(HOW TO COMPLETE THIS TASK) Quote each line of the material verbatim, without the pictures.

(INPUT DATA)
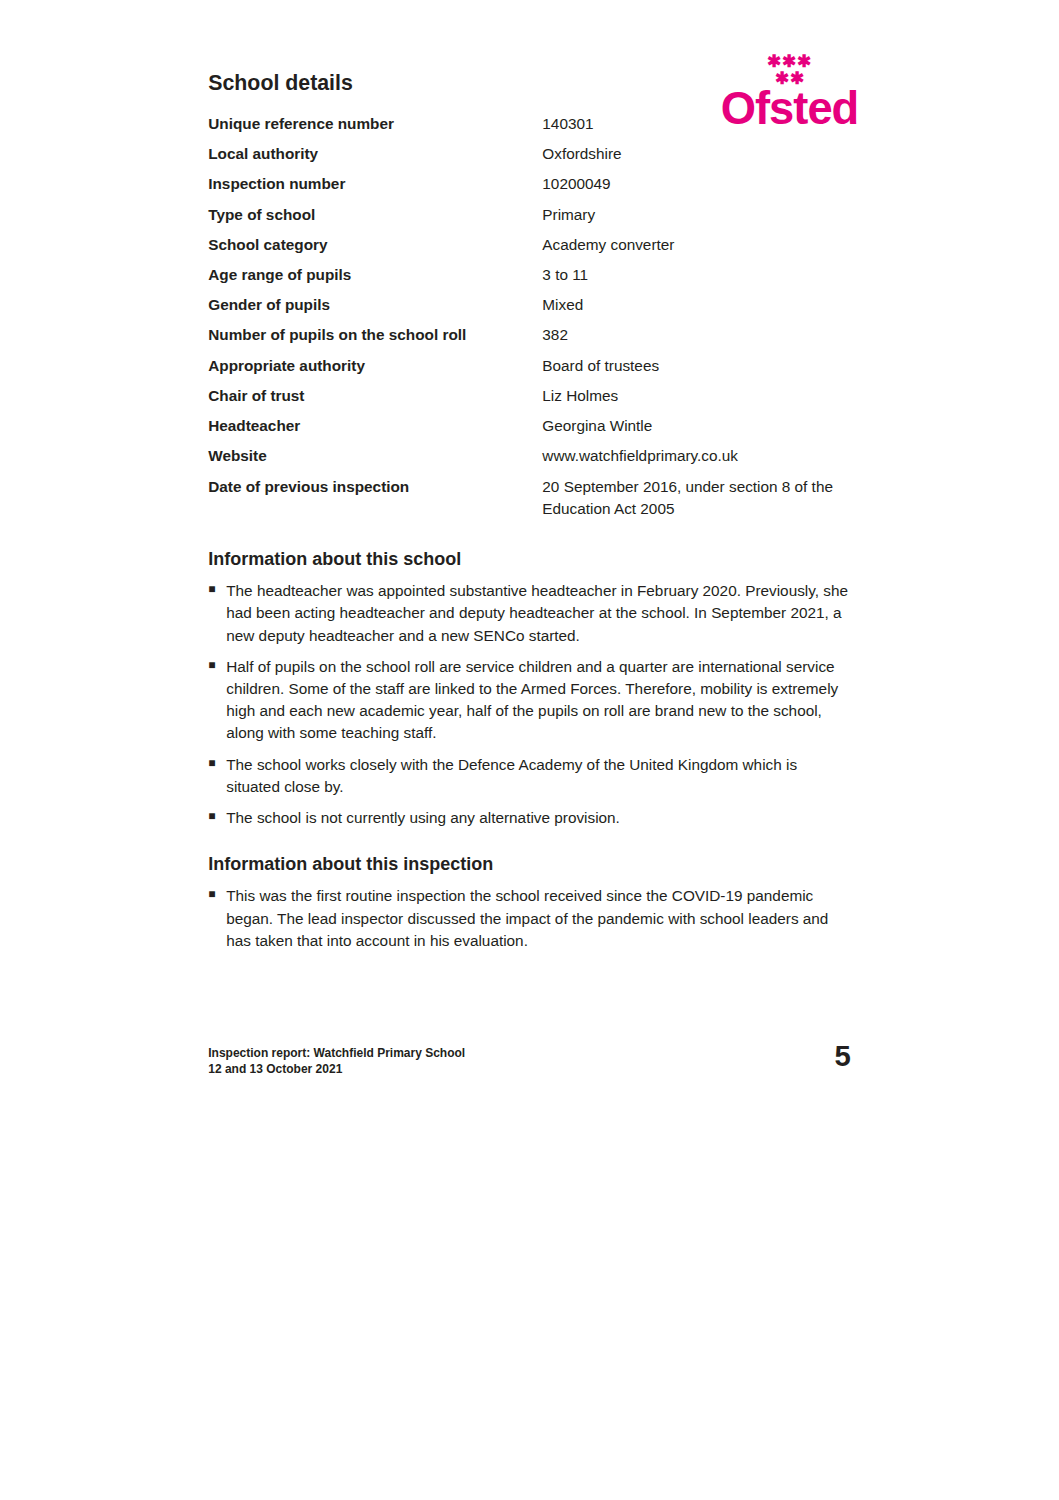✱✱✱
✱✱
Ofsted
School details
| Unique reference number | 140301 |
| Local authority | Oxfordshire |
| Inspection number | 10200049 |
| Type of school | Primary |
| School category | Academy converter |
| Age range of pupils | 3 to 11 |
| Gender of pupils | Mixed |
| Number of pupils on the school roll | 382 |
| Appropriate authority | Board of trustees |
| Chair of trust | Liz Holmes |
| Headteacher | Georgina Wintle |
| Website | www.watchfieldprimary.co.uk |
| Date of previous inspection | 20 September 2016, under section 8 of the Education Act 2005 |
Information about this school
The headteacher was appointed substantive headteacher in February 2020. Previously, she had been acting headteacher and deputy headteacher at the school. In September 2021, a new deputy headteacher and a new SENCo started.
Half of pupils on the school roll are service children and a quarter are international service children. Some of the staff are linked to the Armed Forces. Therefore, mobility is extremely high and each new academic year, half of the pupils on roll are brand new to the school, along with some teaching staff.
The school works closely with the Defence Academy of the United Kingdom which is situated close by.
The school is not currently using any alternative provision.
Information about this inspection
This was the first routine inspection the school received since the COVID-19 pandemic began. The lead inspector discussed the impact of the pandemic with school leaders and has taken that into account in his evaluation.
Inspection report: Watchfield Primary School
12 and 13 October 2021
5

(OUTPUT FOR THIS EXERCISE)
✱✱✱
✱✱
Ofsted
School details
| Unique reference number | 140301 |
| Local authority | Oxfordshire |
| Inspection number | 10200049 |
| Type of school | Primary |
| School category | Academy converter |
| Age range of pupils | 3 to 11 |
| Gender of pupils | Mixed |
| Number of pupils on the school roll | 382 |
| Appropriate authority | Board of trustees |
| Chair of trust | Liz Holmes |
| Headteacher | Georgina Wintle |
| Website | www.watchfieldprimary.co.uk |
| Date of previous inspection | 20 September 2016, under section 8 of the Education Act 2005 |
Information about this school
The headteacher was appointed substantive headteacher in February 2020. Previously, she had been acting headteacher and deputy headteacher at the school. In September 2021, a new deputy headteacher and a new SENCo started.
Half of pupils on the school roll are service children and a quarter are international service children. Some of the staff are linked to the Armed Forces. Therefore, mobility is extremely high and each new academic year, half of the pupils on roll are brand new to the school, along with some teaching staff.
The school works closely with the Defence Academy of the United Kingdom which is situated close by.
The school is not currently using any alternative provision.
Information about this inspection
This was the first routine inspection the school received since the COVID-19 pandemic began. The lead inspector discussed the impact of the pandemic with school leaders and has taken that into account in his evaluation.
Inspection report: Watchfield Primary School
12 and 13 October 2021
5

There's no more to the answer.